Monday 1 April 2019

Unbelievable -- Worms in teletext?!


It is almost too much to believe, friends.  Screenshots have surfaced from an unlikely Team 17-related project from probably a quarter century ago.  The venerable software developers, known for Full Contact, Alien Breed, and Superfrog, launched their flagship series Worms in 1995.  (The Sega Mega CD quoted in the above screen was in production until 1996, so that timeframe looks reasonable.)


Something else that was a going concern in 1995 was teletext on British televisions!  We know that simple games were present on the commercial teletext services such as 4-Tel, Oracle and Ceefax -- mostly Choose-Your-Own-Adventures controlled via four coloured buttons ("press red to play") on a teletext remote control.  But as gamebook authors have established, you could use a highly constrained medium to communicate not only simple parlour games like tic-tac-toe, checkers and cards but such play experiences as aerial dogfights.  So why not artillery duels, where the available options really are few?


Here, no doubt extracted and reconstructed from a frame immortalized on some unrelated period TV programming on videotape, is a before and after sequence.  Bamber is at the mercy of Turner (named after the teletext comics hero Turner the Worm)...


... but Turner has no mercy, leaving Bamber a broken worm in a crater hole.  What is unclear from these screens is whether the project was an official Team 17 tie-in (if so, it was a bizarre gambit without precedent or successor, suggesting that it was a failure), or some kind of unlicensed (but there at the top of this post is the company logo!) clone or fan port.  Questions are also raised regarding what the development environment for such a project might have looked like -- I figure that odds are good the game nodes could have been illustrated and programmed on BBC Micro computers, which shared teletext's Mode 7 graphics capability and were often used as input terminals.  I would think that by '95 the Beeb computers would be getting a little long in the tooth for work of this sort, but I also know that professional video studios were still using Amiga Video Toasters to composite graphics effects at the turn of the century, recording their pre-made visual segments on Sony Betamax kit, so anything is possible -- one forgets that the future wasn't always hurtling at us at quite so feverish a pace as it does today.
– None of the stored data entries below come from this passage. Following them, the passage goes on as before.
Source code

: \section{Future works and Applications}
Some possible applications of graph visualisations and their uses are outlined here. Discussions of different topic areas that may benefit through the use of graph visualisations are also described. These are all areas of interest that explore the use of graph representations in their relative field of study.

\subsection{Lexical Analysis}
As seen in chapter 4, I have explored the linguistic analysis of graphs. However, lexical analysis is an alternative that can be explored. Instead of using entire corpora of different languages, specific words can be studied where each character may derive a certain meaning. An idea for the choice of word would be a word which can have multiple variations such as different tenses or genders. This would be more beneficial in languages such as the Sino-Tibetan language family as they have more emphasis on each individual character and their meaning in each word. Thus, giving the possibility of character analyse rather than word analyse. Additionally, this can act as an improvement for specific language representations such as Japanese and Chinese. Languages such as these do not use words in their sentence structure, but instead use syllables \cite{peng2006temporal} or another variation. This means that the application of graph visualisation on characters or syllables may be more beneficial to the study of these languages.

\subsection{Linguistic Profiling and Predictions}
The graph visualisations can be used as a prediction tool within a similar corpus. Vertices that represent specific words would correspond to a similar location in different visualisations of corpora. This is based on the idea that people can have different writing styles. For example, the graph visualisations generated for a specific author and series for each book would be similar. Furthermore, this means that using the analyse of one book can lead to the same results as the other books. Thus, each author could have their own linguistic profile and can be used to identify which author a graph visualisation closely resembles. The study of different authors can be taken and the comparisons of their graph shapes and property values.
This screenshot beggars the imagination: special attacks in a four-player melee through your TV set?  (Really four players?  I see four worms but only two health bars.  Are there two computer AIs not counted?)
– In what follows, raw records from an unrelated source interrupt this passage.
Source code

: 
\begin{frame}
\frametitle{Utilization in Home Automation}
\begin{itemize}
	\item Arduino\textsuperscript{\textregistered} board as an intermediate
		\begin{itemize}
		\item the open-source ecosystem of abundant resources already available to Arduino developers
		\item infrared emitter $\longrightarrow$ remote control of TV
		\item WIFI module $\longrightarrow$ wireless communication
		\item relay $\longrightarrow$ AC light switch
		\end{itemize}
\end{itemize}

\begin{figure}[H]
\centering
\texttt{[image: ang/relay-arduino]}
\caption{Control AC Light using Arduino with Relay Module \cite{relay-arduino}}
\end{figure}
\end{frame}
No offence to Team 17, who I'm sure would have been capable of this feat -- but may not have backed it up with the quixotic development dollars needed.  Maybe these screens are actually from an undocumented fan port (you know, the kind you'd pick up on a home-dubbed, hand-labelled cassette at a boot sale, but wasn't that more of an '80s scene?) for the BBC, which I know featured early networked deathmatches in eg. the tank game Bolo.  Anything is possible, and truth is stranger than fiction.  If I find out more about this release, I will be sure to announce it here!  The screens have appeared recently without much supporting context, so all the alpha nerds (adjusts pocket protector) are scrambling to interpret what they're seeing with their lying eyes and make sense of it all.  In the meantime, the screens are a feast for the eyes and fuel the imagination!

Update: the company speaks!

Updated update:  er, eh, uhm... April Fool's!  These are all 2019 Horsenburger teletext screens drawn up on the invitation of a current Team17 employee as a prank on his colleagues.  But fun to think about regardless!